Se a prudência e a responsabilidade for o nosso critério então é possível viver na confiança e na esperança, sobretudo porque esta Pandemia permitiu a muitos regressar à confiança que a fé nos ensina. Se é verdade que parece que alguns não aprenderam muito com estes tempos atípicos, também é verdade que muitos de nós reformulámos muitos aspectos da nossa vida, da nossa sensibilidade e, sobretudo, da nossa intimidade com Deus. Por isso, o Papa exortava-nos «logo que vos seja possível, voltai à adoração e à comunhão do Corpo do Senhor na Missa de preceito. É a graça da Páscoa que frutifica na Eucaristia e que torna fecunda a nossa vida». Na verdade, os tempos que vivemos permitem-nos reler a nossa vida, descortinar os sinais dos tempos e, relembrando as palavras do Santo Padre, a redescobrir que «a hóstia consagrada encerra em si a pessoa de Cristo: somos chamados a procurá-lo diante do sacrário, na igreja, mas também no tabernáculo que são os últimos, quem sofre, as pessoas sozinhas e pobres».

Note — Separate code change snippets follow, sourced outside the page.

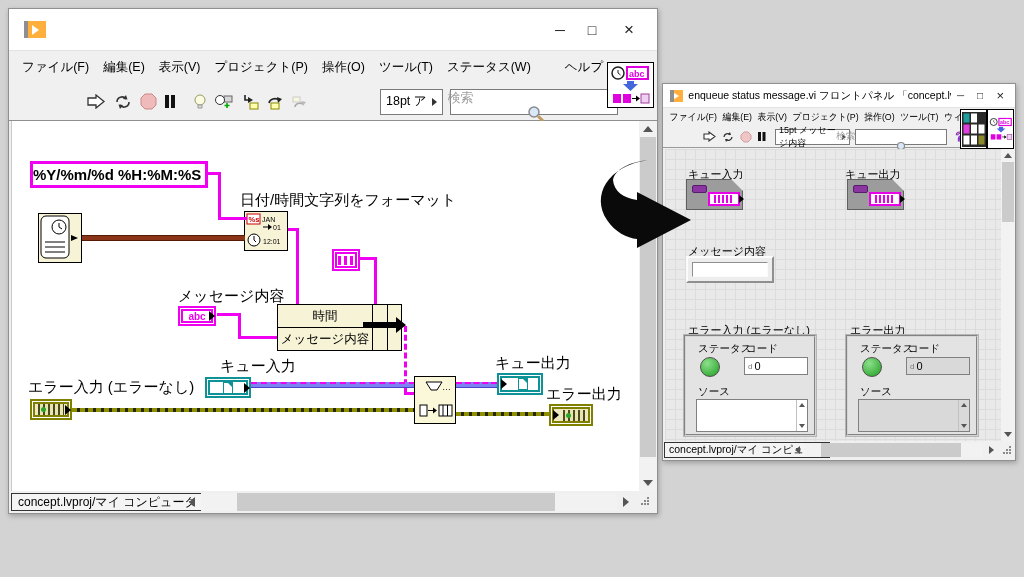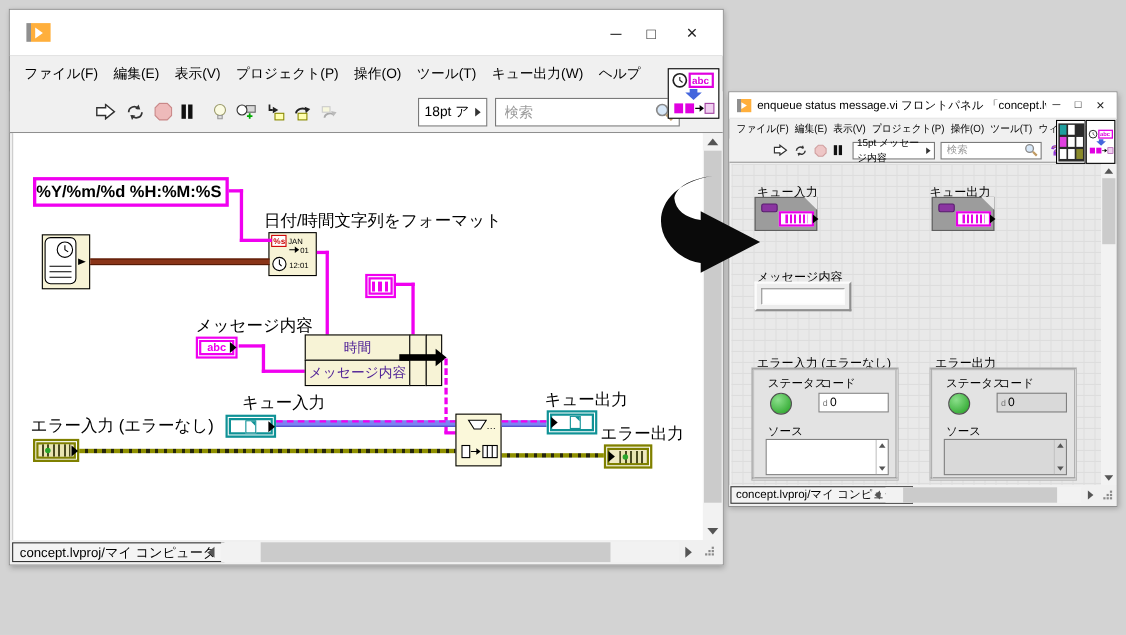--- a/index.html
+++ b/index.html
@@ -12,21 +12,21 @@
   .tbar { background:#fff; display:flex; align-items:center; border-bottom:1px solid #e3e3e3; }
   .lvlogo { display:inline-flex; align-items:center; justify-content:center; background:linear-gradient(90deg,#8f8f8f 0 4px,#ffaf3c 4px); }
   .ttl { color:#000; white-space:nowrap; overflow:hidden; }
   .wbtn { color:#222; text-align:center; cursor:default; }
   
   .menu { display:flex; align-items:center; }
   .menu span { color:#000; white-space:nowrap; }
   .tools { display:flex; align-items:center; background:#f0f0f0; border-bottom:1px solid #8f8f8f; }
   .tico { display:inline-flex; align-items:center; justify-content:center; }
   .fontbox { border:1px solid #7a7a7a; background:#fff; display:flex; align-items:center; color:#000; }
-  .searchbox { border:1px solid #7a7a7a; background:#fff; display:flex; align-items:center; }
+  .searchbox { border:1px solid #7a7a7a; background:#fff; display:flex; align-items:center;flex-direction:column; }
   .searchbox input { border:none; outline:none; flex:1; min-width:0; background:transparent; color:#444; }
   .searchbox input::placeholder { color:#9a9a9a; }
   .qmark { font-weight:bold; color:#e6e600; -webkit-text-stroke:1px #8a2be2; }
   .viicon { background:#fff; border:1px solid #000; display:flex; align-items:center; justify-content:center; }
   
   .diagram { position:absolute; background:#fff; overflow:hidden; border-left:1px solid #c9c9c9; }
   .lblD { position:absolute; font-size:15px; color:#000; white-space:nowrap; }
   .node { position:absolute; background:#f7f3d6; border:1px solid #000; }
   .wire { position:absolute; }
   .w-pink { background:#f000f0; }
@@ -38,21 +38,21 @@
   .term { position:absolute; display:flex; align-items:center; justify-content:center; background:#fff; }
   .term.mag  { border:2px solid #f000f0; box-shadow:inset 0 0 0 1px #fff, inset 0 0 0 3px #f000f0; }
   .term.teal { border:2px solid #0f9296; box-shadow:inset 0 0 0 1px #fff, inset 0 0 0 3px #0f9296; }
   .term.oliv { border:2px solid #7f8000; background:#efe9c2; box-shadow:inset 0 0 0 1px #fff, inset 0 0 0 3px #7f8000; }
   .oarr { position:absolute; right:-1px; top:50%; transform:translateY(-50%); width:0; height:0; border-left:6px solid #000; border-top:5px solid transparent; border-bottom:5px solid transparent; }
   .iarr { position:absolute; left:2px; top:50%; transform:translateY(-50%); width:0; height:0; border-left:6px solid #000; border-top:5px solid transparent; border-bottom:5px solid transparent; }
   .pg { width:10px; height:12px; border:1px solid #0f9296; background:#fff; position:relative; }
   .pg i { position:absolute; top:0; right:0; width:0; height:0; border-left:4px solid transparent; border-top:4px solid #0f9296; }
   .errglyph { width:26px; height:11px; background:repeating-linear-gradient(90deg,#4a4a20 0 2px,#e8e4b0 2px 5px); position:relative; }
   .errglyph i { position:absolute; left:3px; top:3px; width:5px; height:5px; background:#2aa52a; border-radius:50%; }
-  .bundle-row { position:absolute; background:#f7f3d6; border:1px solid #000; display:flex; align-items:center; justify-content:center; color:#4c1d95; font-size:12.5px; white-space:nowrap; }
+  .bundle-row { position:absolute; background:#f7f3d6; border:1px solid #000; display:flex; align-items:center; justify-content:center; color:#000000; font-size:12.5px; white-space:nowrap; }
   .bundle-col { position:absolute; background:#f7f3d6; border:1px solid #000; }
   .const { position:absolute; background:#fff; border:3px solid #f000f0; color:#000; font-weight:600; font-size:15px; display:flex; align-items:center; padding:0 0; white-space:nowrap; }
   .minibars { background:repeating-linear-gradient(90deg,#f000f0 0 3px,#fff 3px 6px); }
   
   .sb { position:absolute; background:#f2f2f2; }
   .thumb { position:absolute; background:#cbcbcb; }
   .sbtn { position:absolute; display:flex; align-items:center; justify-content:center; }
   .tri { width:0; height:0; }
   .tri.u { border-left:5px solid transparent; border-right:5px solid transparent; border-bottom:6px solid #555; }
   .tri.d { border-left:5px solid transparent; border-right:5px solid transparent; border-top:6px solid #555; }
@@ -98,22 +98,22 @@
       <span class="wbtn" style="font-size:14px;width:34px;">□</span>
       <span class="wbtn" style="font-size:17px;width:40px;margin-right:8px;">×</span>
     </div>
     <div class="menu" style="height:32px;padding-left:6px;">
       <span style="font-size:12.5px;padding:3px 7px;">ファイル(F)</span>
       <span style="font-size:12.5px;padding:3px 7px;">編集(E)</span>
       <span style="font-size:12.5px;padding:3px 7px;">表示(V)</span>
       <span style="font-size:12.5px;padding:3px 7px;">プロジェクト(P)</span>
       <span style="font-size:12.5px;padding:3px 7px;">操作(O)</span>
       <span style="font-size:12.5px;padding:3px 7px;">ツール(T)</span>
-      <span style="font-size:12.5px;padding:3px 7px;">キュー出力(W)</span>
-      <span style="font-size:12.5px;padding:3px 7px;">ヘルプ</span>
+      <span style="font-size:12.5px;padding:3px 7px;">ステータス(W)</span>
+      <span style="font-size:12.5px;padding:3px 7px;margin-left:20px;">ヘルプ</span>
     </div>
     <div class="tools" style="height:38px;padding-left:78px;gap:7px;">
       <span class="tico">
           <svg width="19" height="15">
             <path d="M1 4h8V1l8 6.5L9 14v-3H1z" fill="#fff" stroke="#333" stroke-width="1.3"></path>
           </svg>
         </span>
       <span class="tico">
           <svg width="20" height="16">
             <path d="M4 8a5 5 0 0 1 9-3" fill="none" stroke="#333" stroke-width="1.6"></path>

O período que vivemos não são tempos de vitória de uma guerra, mas tempos de vigilância em cada batalha. Portanto, aquela comunhão fraterna que vivemos durante o tempo de confinamento deverá ser agora o segredo que nos ajudará a vigiarmos na segurança, a cumprirmos as normas, a sermos solidários com quem mais precisa e, obviamente, a recuperar as oportunidades que perdemos de poder sondar e viver confiados e cuidados pela ternura e pelo Amor de Deus.